While the SF Community has been engaged in various forms of Doctorow Wars, the wider world has been more interested in the online sale of music. There are good reasons for more attention to being paid to music than books. Music, after all, already works well in digital form, whereas books do not. And the fortunes of retail music stores have been plummeting much faster than the value of the dollar. Big money is at stake, not just a status war between Cory and SFWA.
The latest salvo in the war was provided by Radiohead, who released an album online for free, but asked their fans to donate money for it. Rhodri Marsden, The Independent’s technology expert, has an interesting column on the experiment. Radiohead are apparently very happy, having netted millions of dollars from those voluntary donations, and yet it seems likely that far more people obtained the album for free than paid for it.
That’s a very graphic illustration of something that has been obvious in online retailing for a long time. Only a fraction (the usual rule of thumb is 1%) of people who are asked to pay for an online service will do so voluntarily. So if you happen to be Radiohead and have many millions of fans then you can sell online and make millions of dollars. If you are Cory and have Boing! Boing!, reputedly the world’s most read blog, as a sales vehicle then you might be able to make many thousands of dollars. If I were to try selling anything here I might expect to make about 3c.
The important point here is that we can’t all be Radiohead, or Cory. Online retailing is the ultimate in globalization. With so few barriers in the market, the top sellers can always get their goods to the customer, and everyone else loses out. Do you think that the midlist is getting squeezed now in bookstores? It will be much worse online. Are you upset at the increasing inequality of wealth in Western countries? Online retailing will magnify that significantly.
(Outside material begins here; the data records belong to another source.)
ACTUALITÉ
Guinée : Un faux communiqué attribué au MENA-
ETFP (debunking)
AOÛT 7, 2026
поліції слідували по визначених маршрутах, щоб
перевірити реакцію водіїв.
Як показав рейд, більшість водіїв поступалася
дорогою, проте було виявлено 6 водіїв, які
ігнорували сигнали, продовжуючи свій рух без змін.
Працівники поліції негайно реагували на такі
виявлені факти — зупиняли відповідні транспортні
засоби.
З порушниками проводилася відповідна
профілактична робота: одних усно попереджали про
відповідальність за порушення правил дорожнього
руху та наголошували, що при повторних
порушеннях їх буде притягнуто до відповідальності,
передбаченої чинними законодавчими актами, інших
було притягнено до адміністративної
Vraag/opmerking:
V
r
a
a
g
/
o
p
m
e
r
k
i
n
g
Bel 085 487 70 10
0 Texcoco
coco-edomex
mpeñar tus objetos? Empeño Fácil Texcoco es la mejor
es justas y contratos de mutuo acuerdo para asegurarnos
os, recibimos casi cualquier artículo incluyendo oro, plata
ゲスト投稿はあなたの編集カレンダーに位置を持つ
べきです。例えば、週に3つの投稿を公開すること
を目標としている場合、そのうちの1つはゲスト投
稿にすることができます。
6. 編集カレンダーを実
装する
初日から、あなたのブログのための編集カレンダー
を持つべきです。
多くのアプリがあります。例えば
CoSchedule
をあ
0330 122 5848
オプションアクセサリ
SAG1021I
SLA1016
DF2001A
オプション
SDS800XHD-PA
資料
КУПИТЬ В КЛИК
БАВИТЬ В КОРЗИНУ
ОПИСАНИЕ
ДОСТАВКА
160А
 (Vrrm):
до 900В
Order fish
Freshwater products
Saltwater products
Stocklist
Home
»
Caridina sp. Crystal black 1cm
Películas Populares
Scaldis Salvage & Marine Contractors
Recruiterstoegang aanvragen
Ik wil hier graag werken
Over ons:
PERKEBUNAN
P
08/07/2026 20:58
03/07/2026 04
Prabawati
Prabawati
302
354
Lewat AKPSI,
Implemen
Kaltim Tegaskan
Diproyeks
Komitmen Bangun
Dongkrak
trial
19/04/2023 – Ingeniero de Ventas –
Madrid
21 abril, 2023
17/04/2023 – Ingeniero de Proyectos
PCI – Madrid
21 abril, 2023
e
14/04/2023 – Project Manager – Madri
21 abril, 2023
None of which is to say that those of us out in the long tail can’t sell online. There will always be a market for minority tastes, and online selling makes it much easier for purveyors of the unusual to reach their market, small though it may be. But that market may still not be big enough to make a living from.
Of course there may be other technologies on the horizon that will make things easier. A working micropayment system would make it much easier to make money from online publication. We’ve only just started to find out what this brave new online world is going to mean for us.